Miss Hodgkinson is aware of the powerful emotions stirred by discovery of a mass grave. In Hillah, a scene of major atrocities against Shi’ites in 1991, the discovery of a mass grave containing at least 3,000 bodies kicked off nearly a week of digging and bone collecting by family members.

Miss Hodgkinson said that once the initial rush subsided, Iraqis showed the restraint needed for proper forensic work to be conducted.

“Organizations such as the Society for the Preservation of Mass Graves, the Free Prisoners Association and the Human Rights Ministry have all worked to encourage patience and to discourage unskilled digging, for the purpose of ensure the maximum number of identifications can take place,” she said.

The Iraqi ministry is setting up a Bureau of Missing Persons to help ensure that the identification of newly discovered remains proceeds smoothly, she said.

The forensic team will be searching for physical and other types of evidence to corroborate witness accounts.

“Here is an example: a witness who says, ‘I saw [blank] shoot approximately 100 people in the head here.’

“If you find in that location approximately 100 bodies with bullet holes in the head, then you can link the crime to a possible perpetrator.

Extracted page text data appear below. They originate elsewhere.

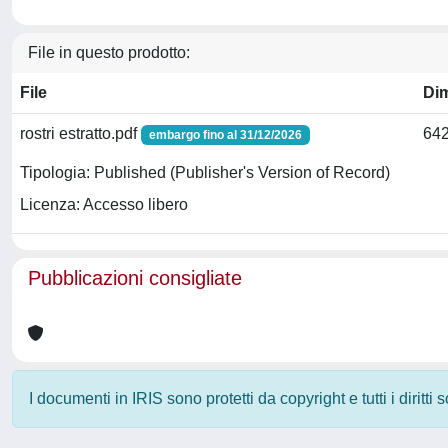
File in questo prodotto:
File
Di
rostri estratto.pdf
642
embargo fino al 31/12/2026
Tipologia: Published (Publisher's Version of Record)
Licenza: Accesso libero
Pubblicazioni consigliate
I documenti in IRIS sono protetti da copyright e tutti i diritti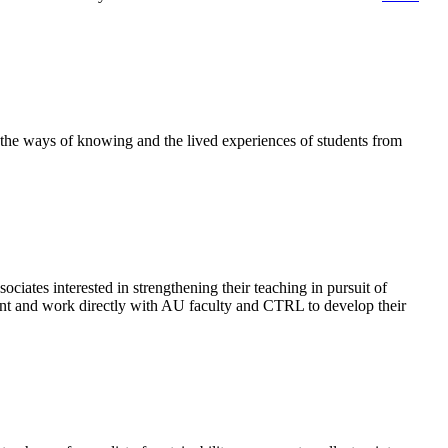
 the ways of knowing and the lived experiences of students from
ociates interested in strengthening their teaching in pursuit of
nt and
work directly with AU faculty and CTRL to develop their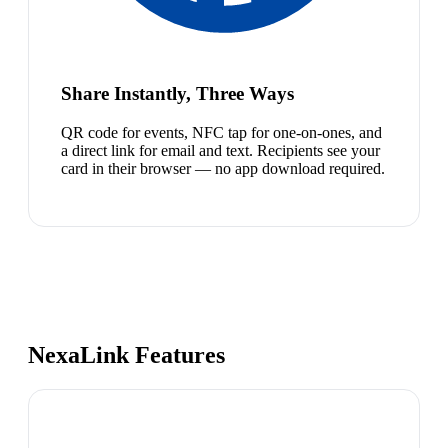
Share Instantly, Three Ways
QR code for events, NFC tap for one-on-ones, and
a direct link for email and text. Recipients see your
card in their browser — no app download required.
NexaLink Features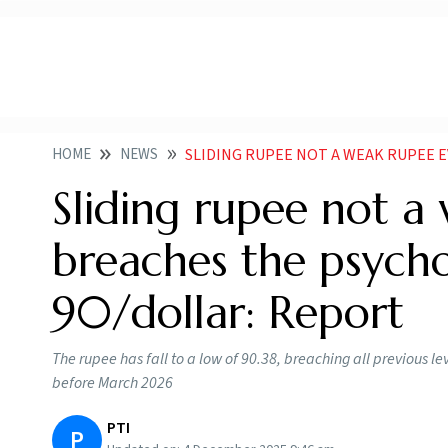
HOME
NEWS
SLIDING RUPEE NOT A WEAK RUPEE EVEN AS IT BRE
Sliding rupee not a
breaches the psycho
90/dollar: Report
The rupee has fall to a low of 90.38, breaching all previous le
before March 2026
PTI
P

The team looks for any information that could tell how, when, why a particular event takes place; [and] who committed it,” Miss Hodgkinson said.

The Iraqi Governing Council announced plans in December for an Iraq Special Tribunal, which will have the power to try former regime officials on charges including genocide, crimes against humanity, war crimes, tampering with the judiciary, waging war on an Arab state and squandering Iraqi assets.

In May, the International Forensic Center of Excellence for the Investigation of Genocide, a British nongovernmental organization, contracted with the British government to work with the CPA to develop standard protocols to govern the forensic work. Specialists from the group then performed 15 initial forensic site assessments.

Since then, teams from Denmark, Britain and the United States have performed forensic site assessments in coordination with the CPA forensic team.

The Finnish government plans to send a team this month, the CPA said. The Swedish government has offered to donate a tenting system to house forensic teams on site during their work.